Marcus cites this incident as a glaring example of entitlement and dishonesty. When confronted with the backlash, OpenAI paused the use of the voice and claimed it was never intended to sound like Johansson, attributing the similarity to a different voice actor. This denial contradicted Altman’s own tweet and his documented attempt to hire her. For Marcus, this episode encapsulates the “ask for forgiveness, not permission” ethos that governs the company. It demonstrates a willingness to appropriate likenesses and intellectual property, only retreating when faced with significant legal or public relations consequences.

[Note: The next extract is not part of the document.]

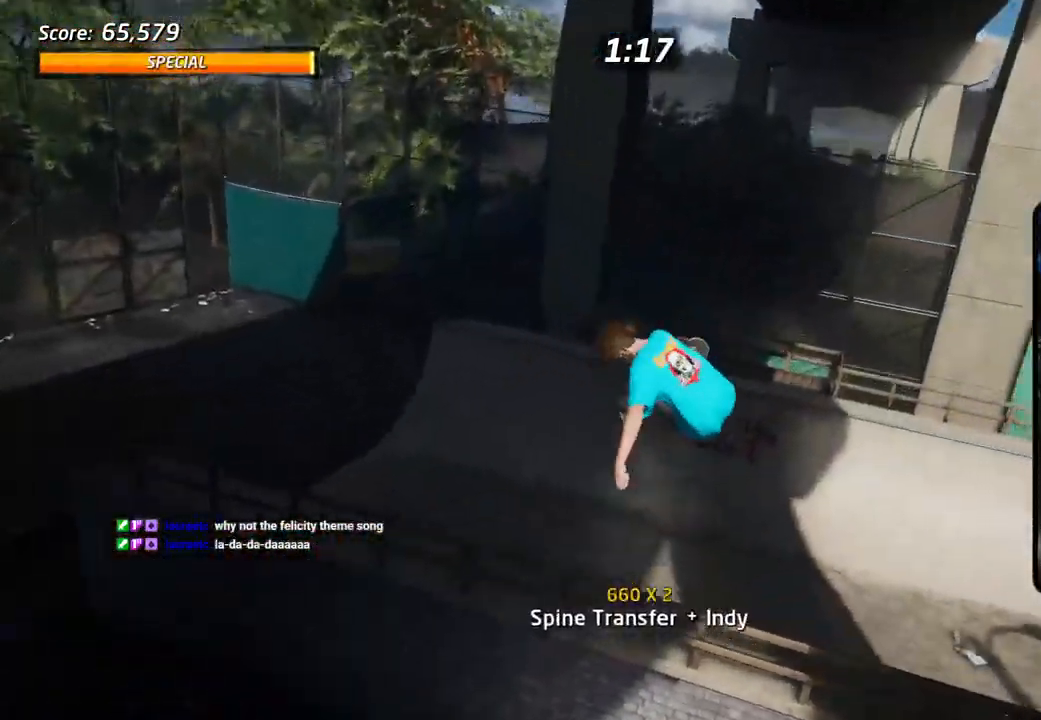
{"buttons": ["CIRCLE"], "left_stick": "center", "right_stick": "center", "events": [[200, "R2", "up"], [283, "DPAD_RIGHT", "up"], [317, "R1", "up"]]}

Regulatory Capture and Market Dominance
Beyond individual controversies, Marcus analyzes Altman’s broader political maneuvering. The OpenAI CEO has spent considerable time in Washington, D.C., testifying before Congress and meeting with world leaders. While he ostensibly calls for regulation to ensure AI safety, Marcus argues that this is a classic strategy of regulatory capture. By advocating for complex, expensive compliance burdens, large incumbents like OpenAI can effectively pull up the ladder, making it impossible for open-source projects or smaller startups to compete. The goal is not merely safety, but the construction of a regulatory moat that secures OpenAI’s monopoly.
This tactic aligns with what Marcus perceives as Altman’s greed. While Altman famously claimed to have no equity in OpenAI, subsequent investigations revealed he holds significant stakes in related ventures and investment funds that benefit directly from OpenAI’s success. Furthermore, recent discussions about restructuring OpenAI to allow Altman to take a direct equity stake undermine the narrative of his financial disinterest. The push for massive capital injections, including the pursuit of trillions of dollars for chip manufacturing infrastructure, points to an ambition for total market dominance rather than a cautious, collaborative approach to AGI development.
The Erosion of Public Trust
The accumulation of these events paints a portrait of a leader who operates with a distinct lack of integrity. Marcus contends that trust is the most critical currency in the development of artificial intelligence. If the public cannot trust the leading AI developer to be honest about equity agreements, respectful of creative rights, or transparent with its own board, how can they trust that same leader with the development of systems that may reshape the global economy and human existence? The discrepancy between the high-minded rhetoric of saving the world and the sordid reality of legal threats and deception creates a credibility gap that is becoming impossible to ignore.
Gary Marcus’s critique serves as a warning that the governance of powerful technology cannot rely on the presumed virtue of a single individual. The dismantling of safety teams, the silencing of critics, and the manipulation of public perception suggest that the safeguards meant to protect society from rogue AI are being systematically removed to clear the path for commercial expansion. As OpenAI continues to race toward more advanced models, the character of the man at the helm becomes a central risk factor. The evidence, Marcus suggests, indicates that Altman’s primary allegiance is to his own ambition, leaving the public to bear the risks of his unbridled acceleration.